O jamaicano Stuar Hall e antilhano Frantz Fanon: duas variações do pensamento pós-colonial
E, a partir de sua argumentação, Hall chega a conclusão que
Nenhuma identidade singular – por exemplo, de classe socia l- podia alinhar todas as diferentes identidades com uma “identidade mestra” única, abrangente, na qual se pudesse, de forma segura, basear uma política. As pessoas não identificam mais seus interesses sociais exclusivamente em termos de classe; a classe não pode servir como um dispositivo discursivo ou uma categoria mobilizadora através da qual todos os variados interesses e todas as variadas identidades das pessoas possam ser reconciliadas e representadas” (HALL,1999, p.20-21)
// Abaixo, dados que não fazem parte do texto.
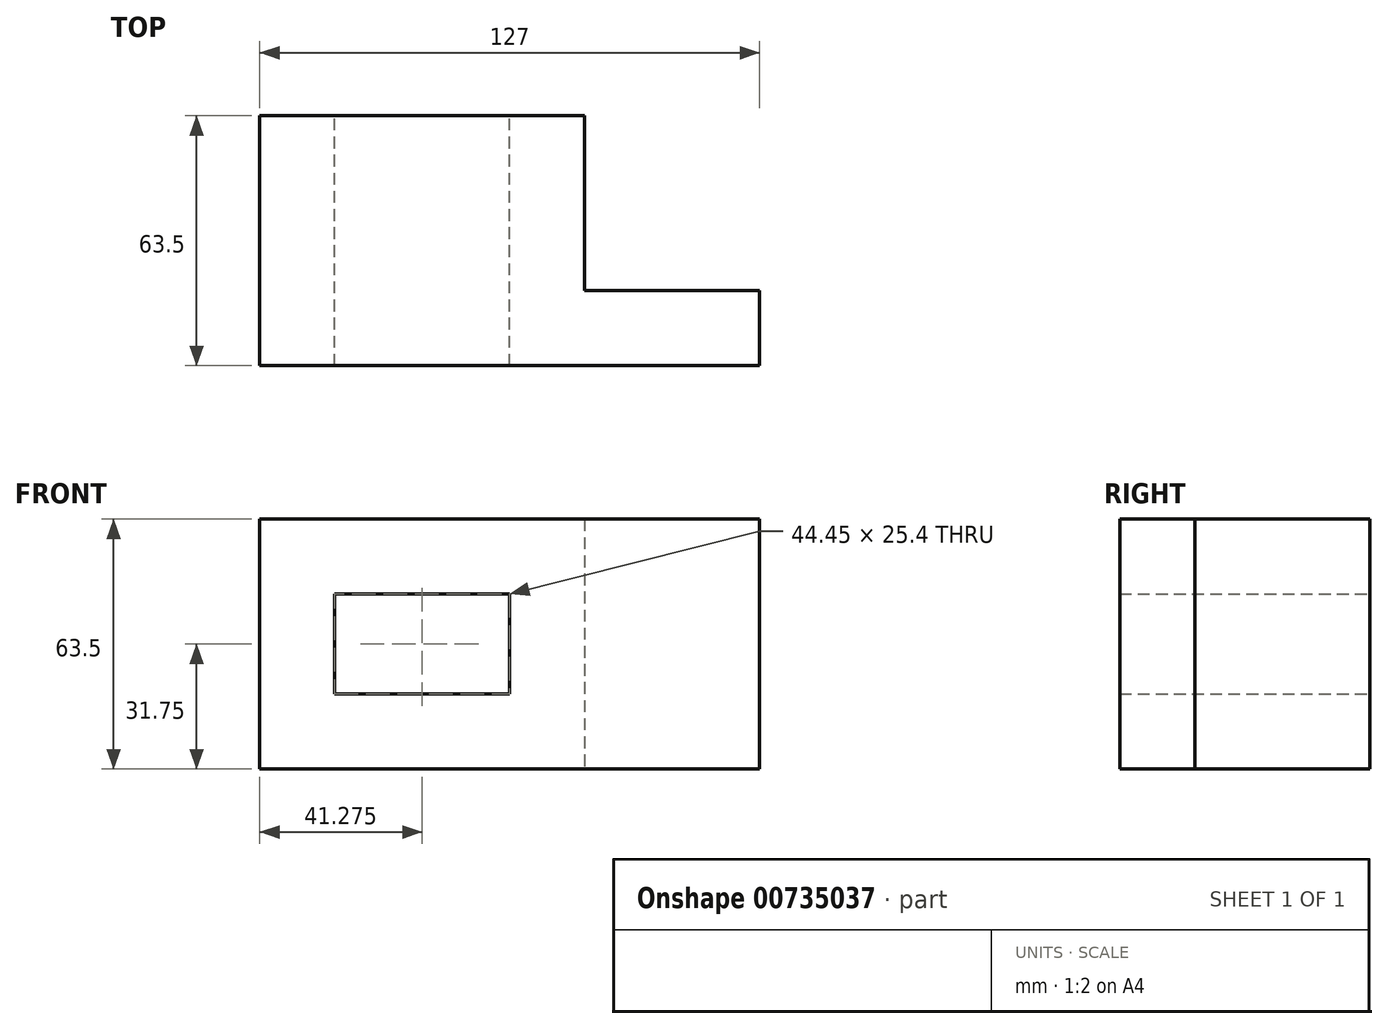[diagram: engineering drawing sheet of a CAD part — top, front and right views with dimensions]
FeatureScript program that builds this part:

Karl Marx não era um essencialista, nunca trabalhou com uma concepção de natureza humana estática e metafísica, a essência humana não paira acima da historicidade. Sabemos que Hall colocou Marx como um dos epicentros deflagradores dos grandes descentramentos, segundo ele denomina, da identidade. Mas, em primeiro lugar, classe e raça não são uma opção de identidade individual, na verdade raça e classe são produtos sociais historicamente condicionados. Em segundo lugar, as identidades móveis e fragmentadas, estas sínteses disjuntivas, sempre foram heterogêneas e homogêneas concomitantemente. Homogêneas, pois o todo ser humano é um ser da objetivação, da práxis. Heterogêneas, pois a práxis humana é diversificada, e não monolítica. Ao insistir nesta tese individualista da identidade, como se o ser humano escolhe-se individualmente fazer parte de uma classe ou raça, como se escolhe um estilo musical, “[...]a ‘sociedade’ é reduzida ao agregado de identidades individuais.” (MALIK, 1999, p.127 ) “Sabemos, porém, que, na realidade, diferenças raciais são relações sociais, que não são simplesmente produto de preferências pessoais[...]” (MALIK, 1999, p.128).
Não podemos concordar com
a propagação da idéia de hibridez infinita, das migrações, da escolha de identidades alternativas ou múltiplas, como se nossos selves pudessem ser moldados instantaneamente [...] como se as culturas não possuíssem densidade e identidade históricas reais e pudessem ser simplesmente inventadas, a partir da circulação e maleabilidade globais de elementos recolhidos em todo o mundo. (AHMAD, 1999, p. 113)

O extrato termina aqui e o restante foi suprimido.